Life on the Run
@TheCrowandPheonix has been blogging like crazy and I…have not.
So. Something must be done about that.
When last we left our heroine, she was embarking on an intrepid (potential) career, the likes of which she had never attempted before.
Yeah. Like that worked out!
I’m not going to go into the details. Too painful. Too annoying. Too…I don’t know…is redundant the right word?
Let’s fast forward to where I’m working at my favorite Chinese restaurant and only have ten calendar days left before I’ve been there a month.
I have a love-hate relationship with my job, but my mom tells me that’s normal. (I figure as long as the “love level” is 50% or better, I’m in business. It’s when it drops down to forty-nine that I’m in trouble.)
I’ll be the first to admit that my boss isn’t easy to work for. In fact, I’d wager that if I hadn’t been eating at the restaurant for about twenty-three years¹ before starting, loved the food, the atmosphere and everything else, I wouldn’t have the “armor” it takes to work for Ms. H. Somehow, even when she’s being strict(ish) or disagreeable, I always seem to know just when to shut up and stop trying to get her on my side. And I know it’s not just me–S quit yesterday, because he felt like Ms. H was nitpicking him to death and even C asked me last weekend if I was okay² after Ms. H was disagreeable about something. (I gather I had [to use something my mother said once], “clouded up” and looked like I was “about to rain”.) But so far, the only tears I’ve shed have been at home, over the stress of the job in general. (I think the bulk of the stress comes from the fact that–in addition to two weekdays–I work Friday through Sunday and even though the weekend slows down day by day, it still tends to wear to me to a frazzle.)
I have a partner, D, for weekends; but D tends to put her leisure activities (especially her boyfriend) over showing up for work, so I’m often alone. (Which doubtlessly contributes to my stress levels.) Ms. H doesn’t seem to care…in fact, last night, she seemed envious of the kind of man D had landed!

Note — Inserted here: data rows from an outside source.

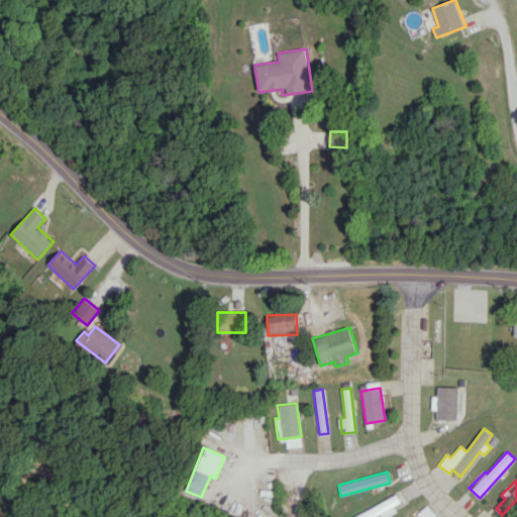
[(401,502),(396,494),(354,516),(376,516),(380,515),(381,516),(387,516),(397,511),(394,506),(401,502)]
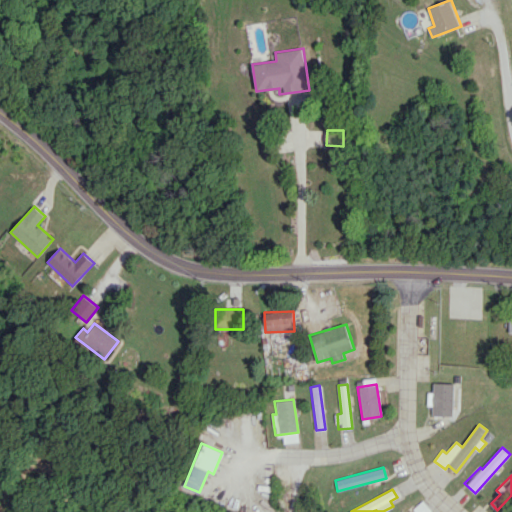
[(414,508),(416,511),(429,511),(432,510),(423,500),(414,508)]
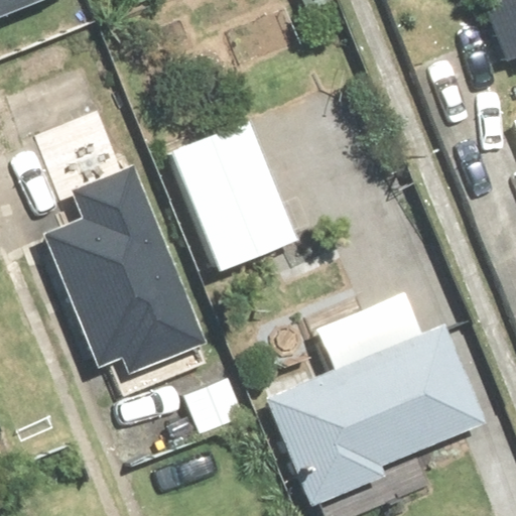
[(0,0),(0,15),(37,0),(0,0)]
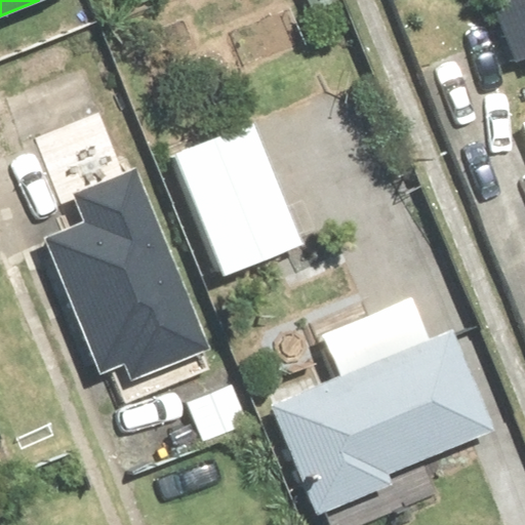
[(524,0),(507,0),(508,3),(490,10),(516,72),(524,68),(524,0)]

And somehow…somehow, in the melee of all the jobs I’ve ever been in, I managed to attract the attention of not one, but two guys! G is easy on the eyes, but quickly goes over the top with flirting–always calling me mamacita, making kissy faces and saying that he loves me. (It’s amazing that some of the other guys in the kitchen haven’t tattled on him/us, to be honest.) About the time he began to crank it extremely high, I noticed F. I’m not sure if F had paid much attention to me before, but I kind of wiggled my way into his good graces. Last night, after I walked out, he actually came out from the kitchen entrance, walked around the building and came to say goodbye to me! I thought he might hug me or even kiss me, but he settled for shaking my hand (safe move!) and asked me for my number. I gave him my cell and landline and told him he could text when he asked, but so far, nothing. (I feel like a lovesick little schoolgirl waiting for him to text. And I’m not even crazy for him!)
I am so good at putting writing projects on hold, it’s not funny.

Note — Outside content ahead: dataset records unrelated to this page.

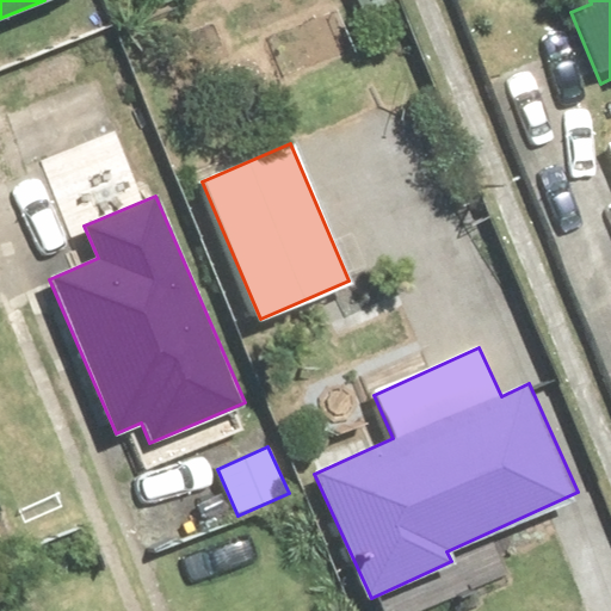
All buildings are outlined.
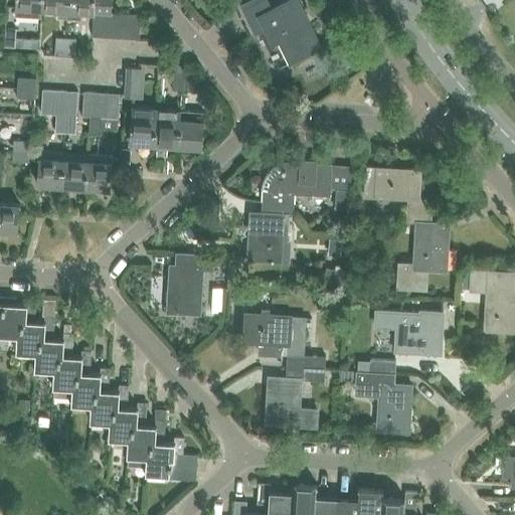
[(41,16),(42,9),(42,0),(15,0),(15,14),(41,16)]
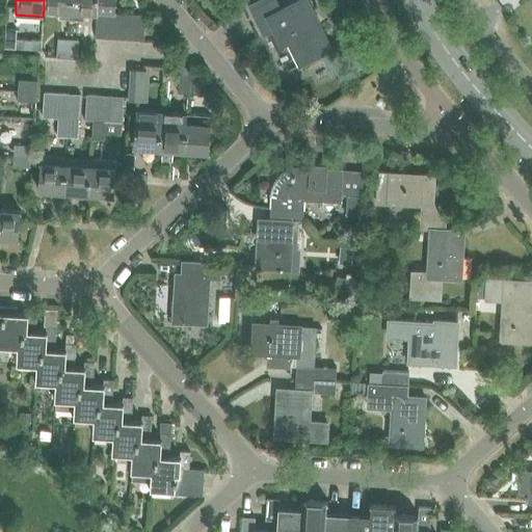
[(58,18),(70,19),(70,10),(71,10),(71,0),(44,0),(44,9),(59,10),(58,18)]
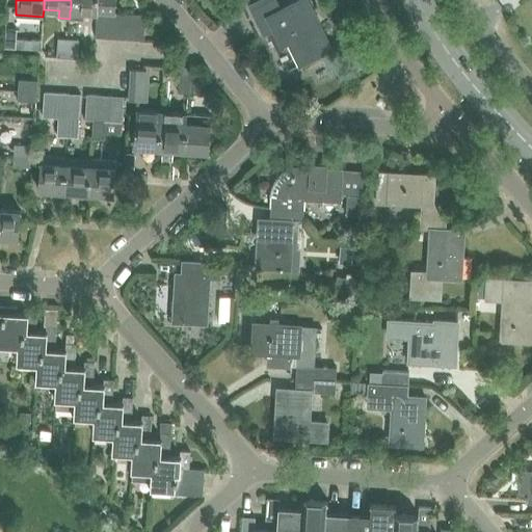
[(96,37),(107,38),(109,14),(115,14),(115,0),(71,0),(71,10),(70,10),(70,19),(69,20),(83,20),(84,14),(97,14),(96,37)]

Last November, I put Breathless on hold for a prequel to The Blessing Way, called Broken Road.
I got tired of Broken Road earlier this year (and was getting frustrated), so I went back to Breathless.
That only lasted a few weeks before I wrote a fan fiction piece called League of Lost Souls.
No sooner had I finished that, then I started the push to finish what I needed for my poetry anthology, entitled Barefoot on the Couch.
Until the other day, I was plugging away on the anthology. I had placed all the accompanying photos, decided which ones warranted notes/explanations, had written the first few notes pages…and then I decided to take a giant leap and release Meet Ophelia to the general public. (I think it was inspired by a dream I had the other night…which kind of gave me fuel for a sequel…but I am so far from that, it’s not even funny!)
About the time I re-uploaded Meet Ophelia and was ready to re-release it, I decided to release Broken Road the way I’d written it, only with some minor corrections and in paperback.
So that’s where I am now…formatting Broken Road for paperback (and later, Kindle) while I wait for my brain to churn out the last few paragraphs needed for the epilogue (or to decide that I can leave it where I was when I left off a few months ago).
That done, I’ll go back and finish Barefoot on the Couch and format that for hardcover and Kindle and publish both of those editions.
Then (and this is only a maybe), I will finally be able to finish my massive revision of Breathless and try to get it to a traditional publisher!
¹ A customer tried to tell me today that I was too young to have been eating at my workplace for twenty-three years. I said, “I’m twenty-six. My parents started taking me here when I was three or four.” (She admitted that I looked about twenty!) When I mentioned that to another customer, she said, “So basically, you’ve been here your whole life.” I’d never thought of it that way, but yes. Yes, I have.
² Not too long ago, after Ms. H said something to me, C had a moment and asked, “What did she say to you?” My (honestly) bewildered reply: “When? Ms. H tells me so many things in one day, I can’t remember them all!”